User interface change data:
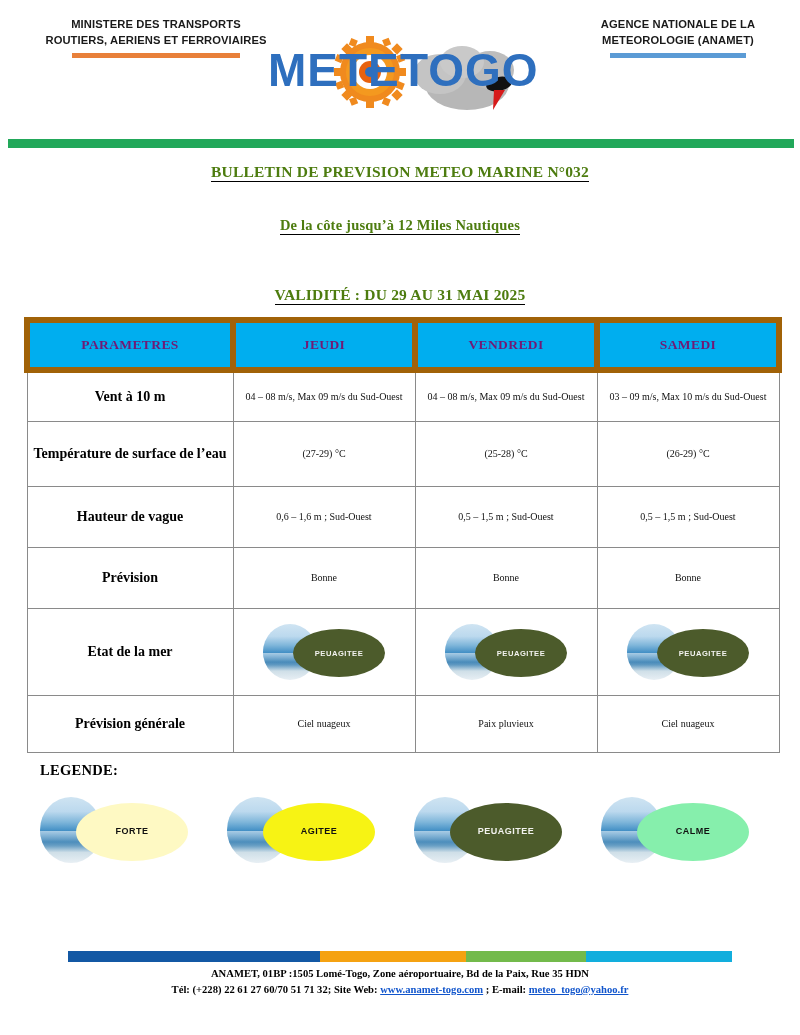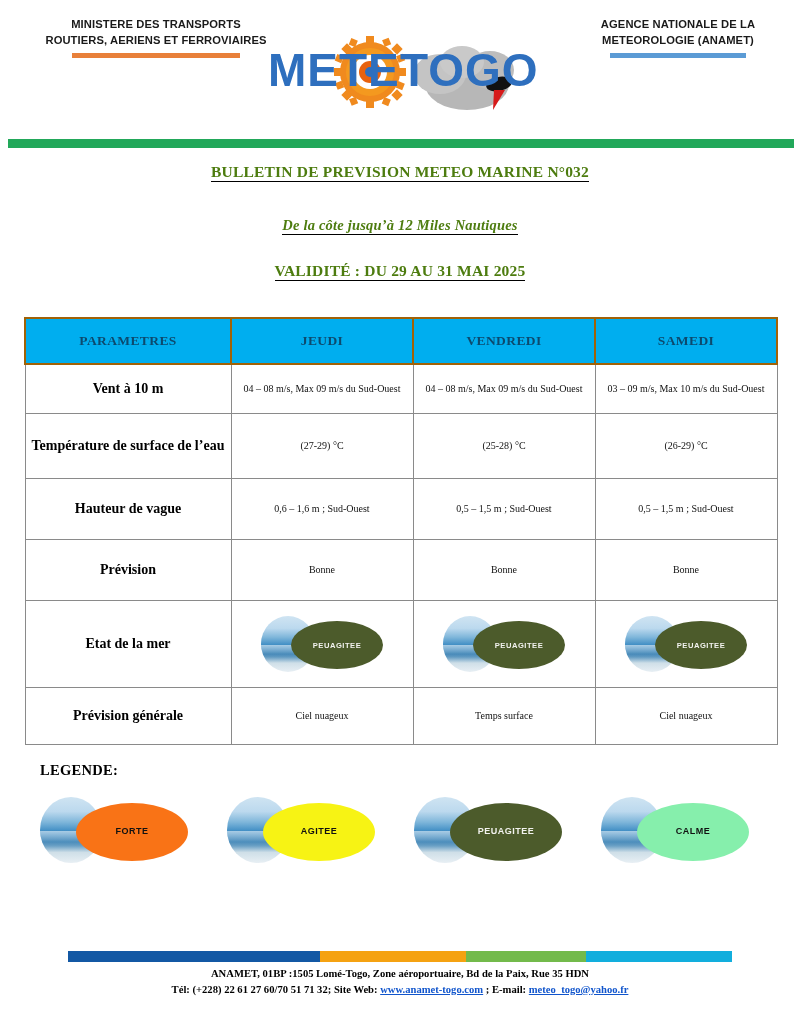--- a/index.html
+++ b/index.html
@@ -69,21 +69,21 @@
     width: 800px;
     text-align: center;
   }
   .title-line {
     font-family: "Liberation Serif", serif;
     font-weight: bold;
     color: #4d7c0f;
     letter-spacing: 0.2px;
   }
   .title-1 { font-size: 15.5px; margin-bottom: 36px; }
-  .title-2 { font-size: 14.5px; margin-bottom: 28px; font-style: italic; }
+  .title-2 { font-size: 14.5px; margin-bottom: 52px; }
   .title-3 { font-size: 15.5px; }
   .title-line span {
     border-bottom: 1.6px solid #000;
     padding-bottom: 1px;
   }
 
   
   .fc-table {
     position: absolute;
     left: 24px;
@@ -93,27 +93,27 @@
     table-layout: fixed;
   }
   .fc-table td, .fc-table th {
     border: 1px solid #8a8a8a;
     vertical-align: middle;
     text-align: center;
     padding: 4px 6px;
   }
   .fc-table thead th {
     background: #00AEEF;
-    color: #0c4a6e;
+    color: #701a75;
     font-family: "Liberation Serif", serif;
     font-weight: bold;
     font-size: 13.5px;
     height: 36px;
     letter-spacing: 0.4px;
-    border: 2px solid #a16207;
+    border: 6px solid #a16207;
   }
   .col-param { width: 206px; }
   .col-day   { width: 182px; }
 
   .param-cell {
     font-family: "Liberation Serif", serif;
     font-weight: bold;
     font-size: 14px;
     color: #000;
     line-height: 1.35;
@@ -411,33 +411,33 @@
               <div>PEU</div>
               <div>AGITEE</div>
             </div>
         </div>
       </td>
     </tr>
 
     <tr class="row-gen">
       <td class="param-cell">Prévision générale</td>
       <td class="val-cell">Ciel nuageux</td>
-      <td class="val-cell">Temps surface</td>
+      <td class="val-cell">Paix pluvieux</td>
       <td class="val-cell">Ciel nuageux</td>
     </tr>
   </tbody>
 </table>
 
 <div class="legend-title">LEGENDE:</div>
 
 <div class="legend-row">
   <div class="legend-item">
     <div class="sea-badge">
       <div class="sea-photo"></div>
-      <div class="sea-ellipse" style="background: #f97316; color: rgb(17, 17, 17);">FORTE</div>
+      <div class="sea-ellipse" style="background: #fef9c3; color: rgb(17, 17, 17);">FORTE</div>
     </div>
   </div>
   <div class="legend-item">
     <div class="sea-badge">
       <div class="sea-photo"></div>
       <div class="sea-ellipse" style="background: rgb(247, 243, 20); color: rgb(17, 17, 17);">AGITEE</div>
     </div>
   </div>
   <div class="legend-item">
     <div class="sea-badge">

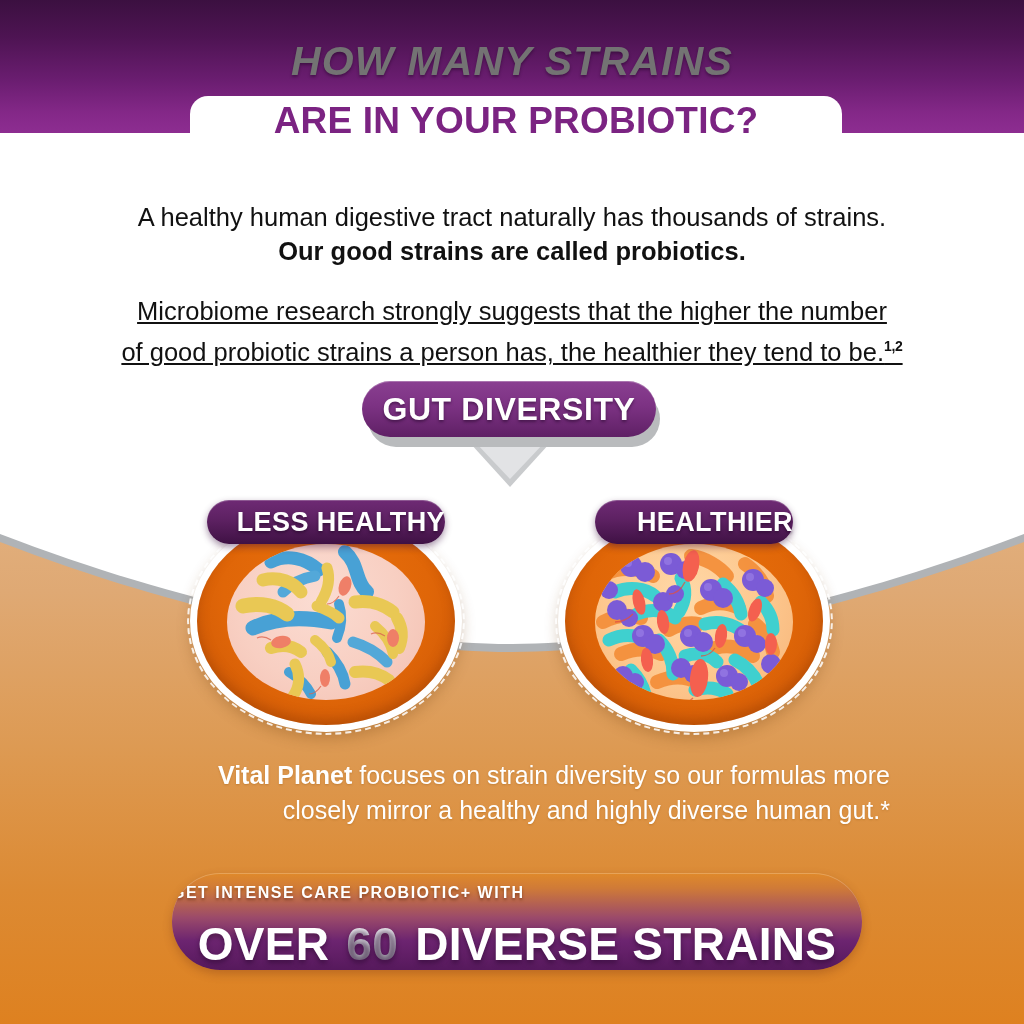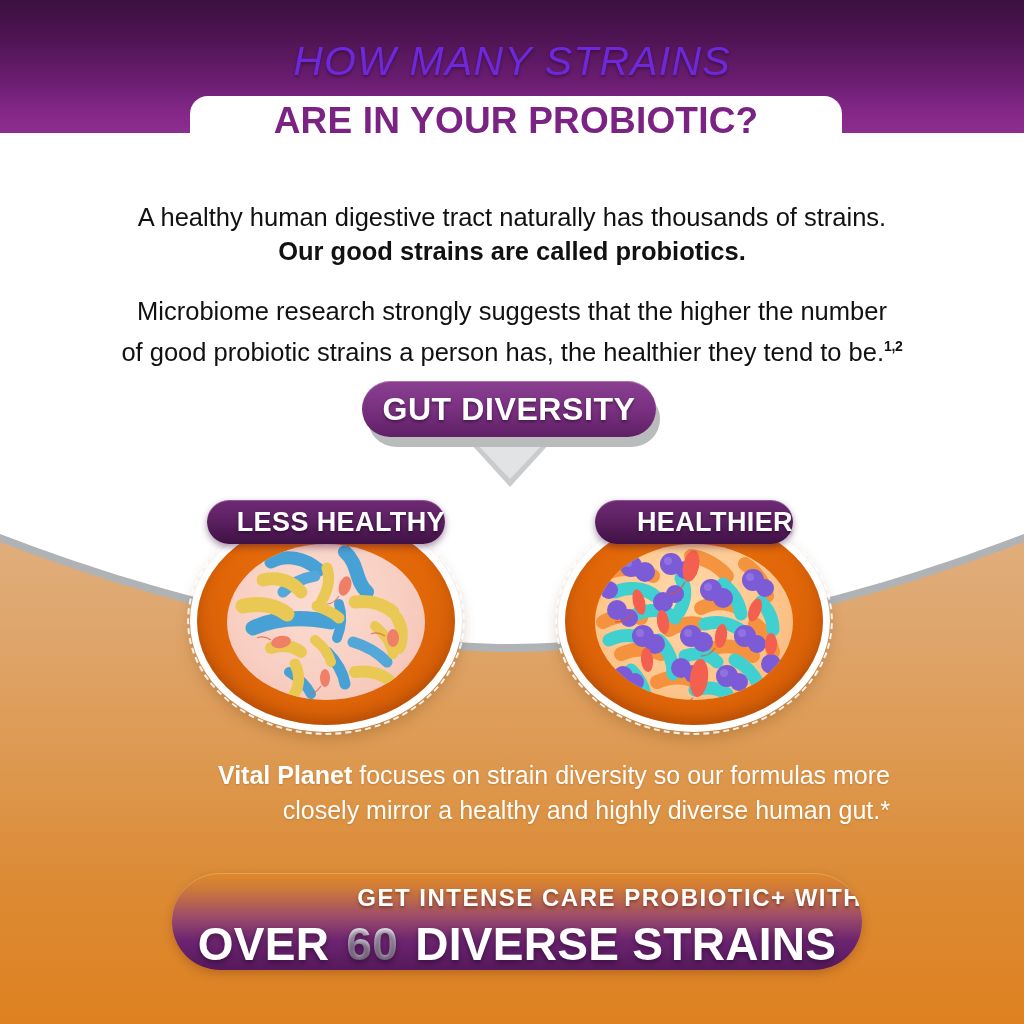--- a/index.html
+++ b/index.html
@@ -25,37 +25,37 @@
   .curve-shadow { top:430px; height:300px; }
   .curve-white  { top:422px; height:300px; }
 
   
   .header-purple {
     position:absolute; left:0; top:0; width:1024px; height:133px;
     background:linear-gradient(180deg,#3b1040 0%,#4e1453 28%,#6a1d70 60%,#842888 85%,#8d2d91 100%);
   }
   .header-kicker {
     position:absolute; left:0; top:38px; width:1024px; text-align:center;
-    font-size:41px; font-weight:normal; font-style:italic; letter-spacing:1.2px;
-    color:#6d28d9; text-shadow:0 2px 3px rgba(30,5,35,.45);
+    font-size:41px; font-weight:bold; font-style:italic; letter-spacing:1.2px;
+    color:#737373; text-shadow:0 2px 3px rgba(30,5,35,.45);
   }
   .white-banner {
     position:absolute; left:190px; top:96px; width:652px; height:62px;
     background:#ffffff; border-radius:18px 18px 0 0;
   }
   .header-title {
     position:absolute; left:190px; top:100px; width:652px; text-align:center;
     font-size:37px; font-weight:bold; letter-spacing:.2px; color:#7b2382;
   }
 
   
   .para { position:absolute; left:0; width:1024px; text-align:center; color:#111111; }
   .para1 { top:200px; font-size:25.5px; line-height:34px; }
   .para1 .b { font-weight:bold; }
-  .para2 { top:294px; font-size:25.5px; line-height:35px; }
+  .para2 { top:294px; font-size:25.5px; line-height:35px;text-decoration:underline; }
   .para2 sup { font-size:14px; vertical-align:super; font-weight:bold; letter-spacing:-.3px;margin-top:20px;}
 
   
   .gut-wrap { position:absolute; left:362px; top:381px; width:300px; height:110px; }
   .gut-shadow {
     position:absolute; left:6px; top:10px; width:292px; height:56px;
     background:#b9bbbd; border-radius:28px;
   }
   .gut-pill {
     position:absolute; left:0; top:0; width:294px; height:56px;
@@ -130,22 +130,22 @@
 
   
   .cta {
     position:absolute; left:172px; top:873px; width:690px; height:97px;
     border-radius:48px;
     background:linear-gradient(180deg,#e08a2a 0%,#cf7a38 16%,#9b4a6a 46%,#6c2470 70%,#56195c 100%);
     box-shadow:0 4px 10px rgba(110,45,20,.30), inset 0 1px 0 rgba(255,255,255,.22);
     overflow:hidden;
   }
   .cta-top {
-    position:absolute; left:0; top:11px; width:690px; text-align:right;
-    color:#ffffff; font-size:24px; font-weight:bold; letter-spacing:1.5px;
+    position:absolute; left:0; top:11px; width:690px; text-align:left;
+    color:#ffffff; font-size:16px; font-weight:bold; letter-spacing:1.5px;
     text-shadow:0 2px 3px rgba(90,35,15,.55);
   }
   .cta-main {
     position:absolute; left:0; top:44px; width:690px; text-align:center;
     font-size:46px; font-weight:bold; letter-spacing:.3px; color:#ffffff;
     text-shadow:0 3px 5px rgba(40,8,45,.55);
     white-space:nowrap;
   }
   .cta-num {
     background:linear-gradient(180deg,#ffffff 0%,#e9e9ee 28%,#b9b8c2 62%,#8e8d99 100%);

REQUIREMENT:
In your copy, include no pictures, but reproduce all records exactly.

EXERCISE RESPONSE:
--- a/index.html
+++ b/index.html
@@ -69,21 +69,21 @@
     width: 800px;
     text-align: center;
   }
   .title-line {
     font-family: "Liberation Serif", serif;
     font-weight: bold;
     color: #4d7c0f;
     letter-spacing: 0.2px;
   }
   .title-1 { font-size: 15.5px; margin-bottom: 36px; }
-  .title-2 { font-size: 14.5px; margin-bottom: 28px; font-style: italic; }
+  .title-2 { font-size: 14.5px; margin-bottom: 52px; }
   .title-3 { font-size: 15.5px; }
   .title-line span {
     border-bottom: 1.6px solid #000;
     padding-bottom: 1px;
   }
 
   
   .fc-table {
     position: absolute;
     left: 24px;
@@ -93,27 +93,27 @@
     table-layout: fixed;
   }
   .fc-table td, .fc-table th {
     border: 1px solid #8a8a8a;
     vertical-align: middle;
     text-align: center;
     padding: 4px 6px;
   }
   .fc-table thead th {
     background: #00AEEF;
-    color: #0c4a6e;
+    color: #701a75;
     font-family: "Liberation Serif", serif;
     font-weight: bold;
     font-size: 13.5px;
     height: 36px;
     letter-spacing: 0.4px;
-    border: 2px solid #a16207;
+    border: 6px solid #a16207;
   }
   .col-param { width: 206px; }
   .col-day   { width: 182px; }
 
   .param-cell {
     font-family: "Liberation Serif", serif;
     font-weight: bold;
     font-size: 14px;
     color: #000;
     line-height: 1.35;
@@ -411,33 +411,33 @@
               <div>PEU</div>
               <div>AGITEE</div>
             </div>
         </div>
       </td>
     </tr>
 
     <tr class="row-gen">
       <td class="param-cell">Prévision générale</td>
       <td class="val-cell">Ciel nuageux</td>
-      <td class="val-cell">Temps surface</td>
+      <td class="val-cell">Paix pluvieux</td>
       <td class="val-cell">Ciel nuageux</td>
     </tr>
   </tbody>
 </table>
 
 <div class="legend-title">LEGENDE:</div>
 
 <div class="legend-row">
   <div class="legend-item">
     <div class="sea-badge">
       <div class="sea-photo"></div>
-      <div class="sea-ellipse" style="background: #f97316; color: rgb(17, 17, 17);">FORTE</div>
+      <div class="sea-ellipse" style="background: #fef9c3; color: rgb(17, 17, 17);">FORTE</div>
     </div>
   </div>
   <div class="legend-item">
     <div class="sea-badge">
       <div class="sea-photo"></div>
       <div class="sea-ellipse" style="background: rgb(247, 243, 20); color: rgb(17, 17, 17);">AGITEE</div>
     </div>
   </div>
   <div class="legend-item">
     <div class="sea-badge">

--- a/index.html
+++ b/index.html
@@ -25,37 +25,37 @@
   .curve-shadow { top:430px; height:300px; }
   .curve-white  { top:422px; height:300px; }
 
   
   .header-purple {
     position:absolute; left:0; top:0; width:1024px; height:133px;
     background:linear-gradient(180deg,#3b1040 0%,#4e1453 28%,#6a1d70 60%,#842888 85%,#8d2d91 100%);
   }
   .header-kicker {
     position:absolute; left:0; top:38px; width:1024px; text-align:center;
-    font-size:41px; font-weight:normal; font-style:italic; letter-spacing:1.2px;
-    color:#6d28d9; text-shadow:0 2px 3px rgba(30,5,35,.45);
+    font-size:41px; font-weight:bold; font-style:italic; letter-spacing:1.2px;
+    color:#737373; text-shadow:0 2px 3px rgba(30,5,35,.45);
   }
   .white-banner {
     position:absolute; left:190px; top:96px; width:652px; height:62px;
     background:#ffffff; border-radius:18px 18px 0 0;
   }
   .header-title {
     position:absolute; left:190px; top:100px; width:652px; text-align:center;
     font-size:37px; font-weight:bold; letter-spacing:.2px; color:#7b2382;
   }
 
   
   .para { position:absolute; left:0; width:1024px; text-align:center; color:#111111; }
   .para1 { top:200px; font-size:25.5px; line-height:34px; }
   .para1 .b { font-weight:bold; }
-  .para2 { top:294px; font-size:25.5px; line-height:35px; }
+  .para2 { top:294px; font-size:25.5px; line-height:35px;text-decoration:underline; }
   .para2 sup { font-size:14px; vertical-align:super; font-weight:bold; letter-spacing:-.3px;margin-top:20px;}
 
   
   .gut-wrap { position:absolute; left:362px; top:381px; width:300px; height:110px; }
   .gut-shadow {
     position:absolute; left:6px; top:10px; width:292px; height:56px;
     background:#b9bbbd; border-radius:28px;
   }
   .gut-pill {
     position:absolute; left:0; top:0; width:294px; height:56px;
@@ -130,22 +130,22 @@
 
   
   .cta {
     position:absolute; left:172px; top:873px; width:690px; height:97px;
     border-radius:48px;
     background:linear-gradient(180deg,#e08a2a 0%,#cf7a38 16%,#9b4a6a 46%,#6c2470 70%,#56195c 100%);
     box-shadow:0 4px 10px rgba(110,45,20,.30), inset 0 1px 0 rgba(255,255,255,.22);
     overflow:hidden;
   }
   .cta-top {
-    position:absolute; left:0; top:11px; width:690px; text-align:right;
-    color:#ffffff; font-size:24px; font-weight:bold; letter-spacing:1.5px;
+    position:absolute; left:0; top:11px; width:690px; text-align:left;
+    color:#ffffff; font-size:16px; font-weight:bold; letter-spacing:1.5px;
     text-shadow:0 2px 3px rgba(90,35,15,.55);
   }
   .cta-main {
     position:absolute; left:0; top:44px; width:690px; text-align:center;
     font-size:46px; font-weight:bold; letter-spacing:.3px; color:#ffffff;
     text-shadow:0 3px 5px rgba(40,8,45,.55);
     white-space:nowrap;
   }
   .cta-num {
     background:linear-gradient(180deg,#ffffff 0%,#e9e9ee 28%,#b9b8c2 62%,#8e8d99 100%);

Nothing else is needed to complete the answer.